Lust distorts the glory of both biblical manhood and womanhood; it goes against the divine mandate in the garden of Eden. Men are to care for women — and provide and protect with humble strength — not exploit and dominate. Women are strong, capable, and your equal, not objects to be used and discarded.

But the porn industry diminishes both men and women, and reduces them all the way down to simple actors of animal lust for pixilation, instead of celebrating them as complex and glorious image bearers of their Creator. This is the consumer society we live in, devaluing human beings as they’re offered up for consumption. The porn industry is lining online aisles with a sexual zoo for viewing pleasure.

A Far Better Place to Look

You, my son, are called by God to reject sexual consumerism. You are called by Christ to seek pleasure in him, and to pour out your life in selfless giving to God and to others.

Jesus Christ is the opposite of pornography. Jesus lived a life of denial and sacrifice. No lust, ever. Sex for him was unnecessary, even as he imaged God perfectly. He became the least and the last in order to put us first. Pornography is self-exalting. It is putting your pleasures and desires first, before the glory of God and the good of others. Since Christ is the opposite of pornography, then look to Christ in your fight against sexual temptation and sin. When you behold Christ, you will become like him.

“For God, who said, ‘Let light shine out of darkness,’ has shone in our hearts to give the light of the knowledge of the glory of God in the face of Jesus Christ” (2 Corinthians 4:6).

Look upon his face, and pornography will begin to look strangely dim.

A Safe Place After Sexual Failure
When Moses asked God to show him his glory (Exodus 33:18), the glory of God in the gospel of Jesus Christ had not yet been fully revealed. How much more glorious is it for you, when you ask God to show you his glory now after the cross and resurrection? You only have to read about this glory in God’s word, and meditate upon it in your hearts and minds. You will be changed. “How can a young man keep his way pure? By guarding it according to your word” (Psalm 119:9).

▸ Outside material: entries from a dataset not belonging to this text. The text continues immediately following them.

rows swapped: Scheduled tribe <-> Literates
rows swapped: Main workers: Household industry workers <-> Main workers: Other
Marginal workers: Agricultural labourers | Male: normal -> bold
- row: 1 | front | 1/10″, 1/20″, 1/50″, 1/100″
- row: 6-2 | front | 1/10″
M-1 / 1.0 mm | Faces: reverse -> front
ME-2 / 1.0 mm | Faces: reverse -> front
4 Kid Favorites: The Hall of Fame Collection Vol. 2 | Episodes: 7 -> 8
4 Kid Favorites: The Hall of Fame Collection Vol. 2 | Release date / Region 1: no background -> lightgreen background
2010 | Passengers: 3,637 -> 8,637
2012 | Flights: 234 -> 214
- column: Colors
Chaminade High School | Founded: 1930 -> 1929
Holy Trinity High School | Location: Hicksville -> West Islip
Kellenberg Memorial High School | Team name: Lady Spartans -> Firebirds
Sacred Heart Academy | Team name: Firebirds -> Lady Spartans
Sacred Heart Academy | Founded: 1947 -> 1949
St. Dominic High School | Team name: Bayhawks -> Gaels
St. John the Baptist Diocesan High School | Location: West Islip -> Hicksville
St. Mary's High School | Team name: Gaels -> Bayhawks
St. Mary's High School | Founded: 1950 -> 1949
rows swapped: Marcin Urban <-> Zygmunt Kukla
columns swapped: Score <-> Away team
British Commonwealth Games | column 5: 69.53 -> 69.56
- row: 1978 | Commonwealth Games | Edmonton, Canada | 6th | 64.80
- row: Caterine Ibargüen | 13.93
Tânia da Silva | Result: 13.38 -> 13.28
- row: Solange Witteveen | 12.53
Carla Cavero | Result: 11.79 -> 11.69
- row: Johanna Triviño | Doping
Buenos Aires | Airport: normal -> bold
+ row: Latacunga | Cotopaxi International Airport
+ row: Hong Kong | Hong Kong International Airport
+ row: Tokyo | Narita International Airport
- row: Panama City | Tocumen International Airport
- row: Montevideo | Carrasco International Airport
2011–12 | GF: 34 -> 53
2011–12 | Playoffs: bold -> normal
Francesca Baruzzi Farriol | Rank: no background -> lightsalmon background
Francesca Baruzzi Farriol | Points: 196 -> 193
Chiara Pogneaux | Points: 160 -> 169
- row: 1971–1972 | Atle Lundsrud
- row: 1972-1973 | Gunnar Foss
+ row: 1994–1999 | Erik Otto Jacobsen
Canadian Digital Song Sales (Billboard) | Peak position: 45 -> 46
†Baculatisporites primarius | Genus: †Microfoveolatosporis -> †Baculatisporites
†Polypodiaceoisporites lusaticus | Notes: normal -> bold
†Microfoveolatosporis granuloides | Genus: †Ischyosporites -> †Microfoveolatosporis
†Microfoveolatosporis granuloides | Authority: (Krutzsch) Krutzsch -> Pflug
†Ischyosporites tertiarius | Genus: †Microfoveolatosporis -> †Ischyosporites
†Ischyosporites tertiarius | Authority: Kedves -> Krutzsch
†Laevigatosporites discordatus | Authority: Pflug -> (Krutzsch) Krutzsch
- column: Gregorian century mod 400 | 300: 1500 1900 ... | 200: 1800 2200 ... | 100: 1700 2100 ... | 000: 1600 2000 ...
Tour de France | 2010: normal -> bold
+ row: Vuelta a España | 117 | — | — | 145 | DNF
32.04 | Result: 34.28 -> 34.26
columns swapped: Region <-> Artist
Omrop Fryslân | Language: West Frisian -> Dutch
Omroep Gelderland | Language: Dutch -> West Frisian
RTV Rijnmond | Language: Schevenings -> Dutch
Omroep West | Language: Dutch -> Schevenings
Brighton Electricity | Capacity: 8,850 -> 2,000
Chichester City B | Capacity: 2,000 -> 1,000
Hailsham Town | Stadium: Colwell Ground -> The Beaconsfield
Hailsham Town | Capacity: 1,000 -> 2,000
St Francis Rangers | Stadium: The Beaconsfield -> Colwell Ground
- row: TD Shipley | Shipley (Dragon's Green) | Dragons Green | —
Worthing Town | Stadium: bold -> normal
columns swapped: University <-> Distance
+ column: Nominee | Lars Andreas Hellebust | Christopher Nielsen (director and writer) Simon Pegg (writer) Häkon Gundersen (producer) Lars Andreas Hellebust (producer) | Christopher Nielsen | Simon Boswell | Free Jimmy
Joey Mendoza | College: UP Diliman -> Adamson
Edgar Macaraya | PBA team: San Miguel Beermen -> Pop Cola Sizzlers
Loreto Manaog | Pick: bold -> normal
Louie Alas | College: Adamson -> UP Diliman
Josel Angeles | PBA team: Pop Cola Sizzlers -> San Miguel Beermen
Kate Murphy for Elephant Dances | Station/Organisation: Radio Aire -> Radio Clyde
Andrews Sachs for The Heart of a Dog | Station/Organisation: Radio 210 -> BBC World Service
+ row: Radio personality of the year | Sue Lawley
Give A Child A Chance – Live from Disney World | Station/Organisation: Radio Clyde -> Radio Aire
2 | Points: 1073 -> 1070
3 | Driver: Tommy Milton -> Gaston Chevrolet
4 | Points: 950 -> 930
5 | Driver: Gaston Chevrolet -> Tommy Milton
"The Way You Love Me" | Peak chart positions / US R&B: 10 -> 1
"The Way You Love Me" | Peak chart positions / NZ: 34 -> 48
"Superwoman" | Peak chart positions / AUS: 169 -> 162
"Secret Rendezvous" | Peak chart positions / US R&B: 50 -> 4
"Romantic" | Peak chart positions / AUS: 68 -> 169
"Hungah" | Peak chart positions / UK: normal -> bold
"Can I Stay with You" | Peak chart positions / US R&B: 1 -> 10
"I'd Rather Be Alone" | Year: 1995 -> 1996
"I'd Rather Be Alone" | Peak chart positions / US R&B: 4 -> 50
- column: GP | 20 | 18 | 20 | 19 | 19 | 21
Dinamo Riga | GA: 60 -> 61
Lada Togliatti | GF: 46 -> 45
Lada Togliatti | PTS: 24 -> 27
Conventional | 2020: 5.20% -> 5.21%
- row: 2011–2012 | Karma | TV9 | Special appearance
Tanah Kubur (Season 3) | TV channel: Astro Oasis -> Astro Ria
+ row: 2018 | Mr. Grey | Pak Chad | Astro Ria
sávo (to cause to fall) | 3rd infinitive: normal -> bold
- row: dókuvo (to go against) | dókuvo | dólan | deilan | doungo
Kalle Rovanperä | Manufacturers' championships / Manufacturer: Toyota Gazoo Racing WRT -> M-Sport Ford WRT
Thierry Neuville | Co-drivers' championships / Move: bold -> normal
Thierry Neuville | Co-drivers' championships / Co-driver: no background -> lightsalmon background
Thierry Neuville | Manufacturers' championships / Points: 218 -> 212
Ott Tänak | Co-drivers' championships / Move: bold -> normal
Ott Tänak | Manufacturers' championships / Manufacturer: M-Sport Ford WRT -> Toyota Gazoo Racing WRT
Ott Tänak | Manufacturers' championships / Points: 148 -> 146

And if you are drawn into the illicit pleasures of the internet, remember the words of Robert Murray McCheyne: “For every look at yourself, take ten looks at Christ.” One look at your sinful self calls for ten looks at Christ nailed to a cross for you. Being in Christ is the only qualification we need to behold his glory, even after we have sinned. He alone is the cure and the prevention for your sin.

Be Thou My Vision

Remember what Jesus said in Matthew 6:22:

“The eye is the lamp of the body. So, if your eye is healthy, your whole body will be full of light.”
A healthy eye connotes clear vision, and you will have a spiritually healthy way of looking at things (like the gift of sex). But your eyes can lie to you if you only see with them and not through them. The eye can distort your heart and mind if you are using it only to see what is directly in front of you. When your eyes are filled with the glory of God in Christ, you will clearly see through the distorting lies of lust.